Ein weiterer intensiver Arbeitsschwerpunkt ist seit 2014 die Entwicklung einer Plattform für digitale Editionen. Seit 2018 werden diese Aktivitäten unter dem Namen heiEDITIONS vereinigt.5 Eine Pilotfunktion beim Aufbau entsprechender Kompetenzen und infrastruktureller Komponenten kam dabei dem Projekt “Welscher Gast digital” zu, einer Kooperation mit dem Sonderforschungsbereich 933 “Materiale Textkulturen” in Heidelberg.6 Bei diesem Projekt wurden an der UB erstmals TEI-kodierte Transkriptionstexte als Pendant zum digitalen Faksimile in den Handschriftenviewer eingebunden. Neben diesem kamen in den nachfolgenden Jahren weitere Editionsprojekte hinzu, für welche die TEI-Infrastruktur kontinuierlich ausgebaut wurde, um nicht nur unterschiedliche Editionsgegenstände, sondern auch verschiedene editorische Paradigmen abbilden und bedienen zu können.

Das dabei eingesetzte Editionsmodul integriert sich nahtlos in die Präsentation der Digitalisate. Liegen die Transkriptionen bzw. Editionen verschiedener Textzeugen eines Werkes vor, können diese in einer Synopse einander gegenübergestellt werden. Eine Vielzahl von Anzeigeoptionen erlaubt sowohl dem Herausgeber als auch dem Leser eine hohe Konfigurierbarkeit der Textdarstellung.
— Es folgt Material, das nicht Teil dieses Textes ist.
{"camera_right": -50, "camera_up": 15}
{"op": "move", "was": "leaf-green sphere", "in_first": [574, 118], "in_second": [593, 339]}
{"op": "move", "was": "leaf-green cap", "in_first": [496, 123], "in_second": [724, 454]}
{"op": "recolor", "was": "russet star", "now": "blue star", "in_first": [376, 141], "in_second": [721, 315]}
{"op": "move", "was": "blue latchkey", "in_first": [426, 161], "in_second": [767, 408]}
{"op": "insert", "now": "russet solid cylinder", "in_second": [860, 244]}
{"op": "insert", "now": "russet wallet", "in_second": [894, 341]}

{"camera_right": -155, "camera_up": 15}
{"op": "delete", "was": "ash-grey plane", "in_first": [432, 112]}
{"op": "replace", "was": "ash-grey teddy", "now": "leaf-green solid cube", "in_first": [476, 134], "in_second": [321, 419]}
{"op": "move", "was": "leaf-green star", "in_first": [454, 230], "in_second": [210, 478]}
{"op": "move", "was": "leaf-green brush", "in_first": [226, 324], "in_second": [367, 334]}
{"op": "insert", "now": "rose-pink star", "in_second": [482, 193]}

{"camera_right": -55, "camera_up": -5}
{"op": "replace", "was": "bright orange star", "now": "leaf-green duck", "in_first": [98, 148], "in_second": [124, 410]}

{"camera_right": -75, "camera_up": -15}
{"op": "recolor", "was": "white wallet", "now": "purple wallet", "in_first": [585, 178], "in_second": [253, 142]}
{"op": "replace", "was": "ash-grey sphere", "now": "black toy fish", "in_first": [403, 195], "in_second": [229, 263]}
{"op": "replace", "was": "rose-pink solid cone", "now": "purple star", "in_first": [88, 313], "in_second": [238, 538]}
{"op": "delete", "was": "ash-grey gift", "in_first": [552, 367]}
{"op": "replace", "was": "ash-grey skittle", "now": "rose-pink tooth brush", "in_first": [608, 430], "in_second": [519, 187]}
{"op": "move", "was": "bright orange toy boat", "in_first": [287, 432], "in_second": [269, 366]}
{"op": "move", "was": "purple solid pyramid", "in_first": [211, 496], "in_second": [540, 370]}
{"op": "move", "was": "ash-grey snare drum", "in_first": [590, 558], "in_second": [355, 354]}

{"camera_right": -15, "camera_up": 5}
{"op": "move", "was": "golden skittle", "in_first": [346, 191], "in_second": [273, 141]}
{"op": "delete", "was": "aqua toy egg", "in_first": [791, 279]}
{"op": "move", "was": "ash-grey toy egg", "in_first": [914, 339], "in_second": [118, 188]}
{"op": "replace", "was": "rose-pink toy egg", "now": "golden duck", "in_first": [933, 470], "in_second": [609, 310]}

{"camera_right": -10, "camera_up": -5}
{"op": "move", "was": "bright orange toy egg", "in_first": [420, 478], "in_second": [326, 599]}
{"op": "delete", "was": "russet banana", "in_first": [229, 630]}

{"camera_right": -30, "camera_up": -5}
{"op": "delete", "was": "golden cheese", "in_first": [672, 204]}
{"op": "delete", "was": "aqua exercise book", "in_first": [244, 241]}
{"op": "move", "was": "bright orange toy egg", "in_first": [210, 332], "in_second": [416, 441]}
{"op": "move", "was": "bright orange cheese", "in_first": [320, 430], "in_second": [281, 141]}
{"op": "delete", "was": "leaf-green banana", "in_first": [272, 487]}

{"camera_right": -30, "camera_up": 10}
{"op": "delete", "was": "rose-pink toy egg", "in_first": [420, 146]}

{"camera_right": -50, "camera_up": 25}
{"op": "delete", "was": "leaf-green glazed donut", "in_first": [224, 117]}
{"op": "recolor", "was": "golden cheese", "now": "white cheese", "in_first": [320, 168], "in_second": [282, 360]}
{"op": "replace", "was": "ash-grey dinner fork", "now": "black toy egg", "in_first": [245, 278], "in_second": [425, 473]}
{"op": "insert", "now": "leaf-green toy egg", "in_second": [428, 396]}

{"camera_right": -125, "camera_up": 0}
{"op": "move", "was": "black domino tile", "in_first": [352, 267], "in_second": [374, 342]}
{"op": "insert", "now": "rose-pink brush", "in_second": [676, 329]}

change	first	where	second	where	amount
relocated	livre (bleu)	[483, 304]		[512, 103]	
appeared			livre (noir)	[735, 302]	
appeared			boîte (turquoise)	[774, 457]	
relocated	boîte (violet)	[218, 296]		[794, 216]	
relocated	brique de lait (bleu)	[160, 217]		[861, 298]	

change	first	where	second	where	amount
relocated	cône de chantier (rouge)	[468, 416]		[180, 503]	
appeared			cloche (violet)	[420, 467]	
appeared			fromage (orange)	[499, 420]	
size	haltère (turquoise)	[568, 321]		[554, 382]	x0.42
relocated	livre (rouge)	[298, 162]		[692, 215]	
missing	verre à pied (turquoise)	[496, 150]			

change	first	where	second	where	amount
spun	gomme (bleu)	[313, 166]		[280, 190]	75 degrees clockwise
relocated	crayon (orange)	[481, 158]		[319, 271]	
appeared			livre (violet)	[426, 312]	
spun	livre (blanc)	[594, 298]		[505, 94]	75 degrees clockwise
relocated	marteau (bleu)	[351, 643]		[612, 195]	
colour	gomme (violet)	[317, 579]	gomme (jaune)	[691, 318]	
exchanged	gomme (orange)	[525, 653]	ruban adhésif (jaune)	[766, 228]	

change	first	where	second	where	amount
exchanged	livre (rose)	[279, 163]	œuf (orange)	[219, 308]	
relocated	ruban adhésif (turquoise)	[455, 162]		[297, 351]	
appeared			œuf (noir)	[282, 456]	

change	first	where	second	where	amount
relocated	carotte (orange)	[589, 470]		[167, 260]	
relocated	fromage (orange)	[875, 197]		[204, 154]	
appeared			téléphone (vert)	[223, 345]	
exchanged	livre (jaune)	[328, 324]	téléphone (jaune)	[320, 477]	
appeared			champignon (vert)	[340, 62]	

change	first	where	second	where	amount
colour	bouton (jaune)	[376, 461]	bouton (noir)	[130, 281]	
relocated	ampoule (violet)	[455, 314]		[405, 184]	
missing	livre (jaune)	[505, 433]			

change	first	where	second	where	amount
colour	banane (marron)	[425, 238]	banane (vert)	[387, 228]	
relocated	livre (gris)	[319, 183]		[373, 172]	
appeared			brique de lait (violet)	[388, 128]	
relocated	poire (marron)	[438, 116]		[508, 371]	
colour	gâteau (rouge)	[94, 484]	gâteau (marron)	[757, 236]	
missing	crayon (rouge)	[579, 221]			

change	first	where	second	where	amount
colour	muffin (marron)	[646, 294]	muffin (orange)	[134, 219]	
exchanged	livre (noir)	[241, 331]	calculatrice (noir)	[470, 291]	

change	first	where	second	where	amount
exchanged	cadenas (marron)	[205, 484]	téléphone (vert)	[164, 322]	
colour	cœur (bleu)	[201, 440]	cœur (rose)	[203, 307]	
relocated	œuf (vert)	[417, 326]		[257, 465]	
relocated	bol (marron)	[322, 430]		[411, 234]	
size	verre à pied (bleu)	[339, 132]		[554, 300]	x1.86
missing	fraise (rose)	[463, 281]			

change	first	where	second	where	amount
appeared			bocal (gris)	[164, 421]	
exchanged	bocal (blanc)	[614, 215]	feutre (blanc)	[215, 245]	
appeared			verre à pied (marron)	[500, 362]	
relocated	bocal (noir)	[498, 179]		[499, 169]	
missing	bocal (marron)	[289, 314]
Besonderer Wert wurde auf die Verarbeitung editorischer Eingriffe, Normalisierungen und Anmerkungen gelegt.

E-Publishing-Angebote der Heidelberger Fachinformationsdienste

Die drei Heideberger Fachinformationsdienste (FID) verfügen ebenfalls über entsprechende eigene E-Book-Plattformen inkl. entsprechender Print-on-Demand-Angebote7. Daneben wurden fachspezifische Plattformen für Open-Access-Zeitschriften aufgebaut8. Im Fokus steht hier zum einen die Unterstützung der Herausgeber bei der Transformation gedruckter Zeitschriften in ein Open-Access-Publikationsmodell, zum anderen aber auch die Möglichkeit der Neugründung genuiner E-Journals im goldenen Open Access. Insgesamt hostet die UB mit der Open-Source-Software “Open Journal System” (OJS) des internationalen “Public Knowledge Project” (PKP), die von Heidelberg aus aktiv mitentwickelt wird, mittlerweile weit über 100 E-Journals.9

Im Zentrum der aktuellen Aktivitäten der FID steht die Weiterentwicklung der dynamischen und kollaborativen Publikationsmöglichkeiten. Strukturierte wissenschaftliche Texte sollen mit Bildern, Karten oder 3D-Visualisierungen verknüpft werden können. Durch eine ontologiebasierte Datenhaltung in einem Triple Store stehen Forschungsergebnisse mittels Linked Data weltweit zur Verknüpfung mit anderen Datenrepositorien bereit. Prototypisch erprobt wird dieses Format derzeit u.a. mit der Bereitstellung einer Publikationsplattform für digitale Werkverzeichnisse via arthistoricum.net10 sowie mit Propylaeum-VITAE11, einem biographischen Informationssystem zu Persönlichkeiten, die durch ihre Leistungen in der Archäologie und in den Altertumswissenschaften hervorgetreten sind. Im Unterschied zu gedruckten biographischen Lexika ist es dynamisch gestaltet und wird online kontinuierlich fortgeschrieben.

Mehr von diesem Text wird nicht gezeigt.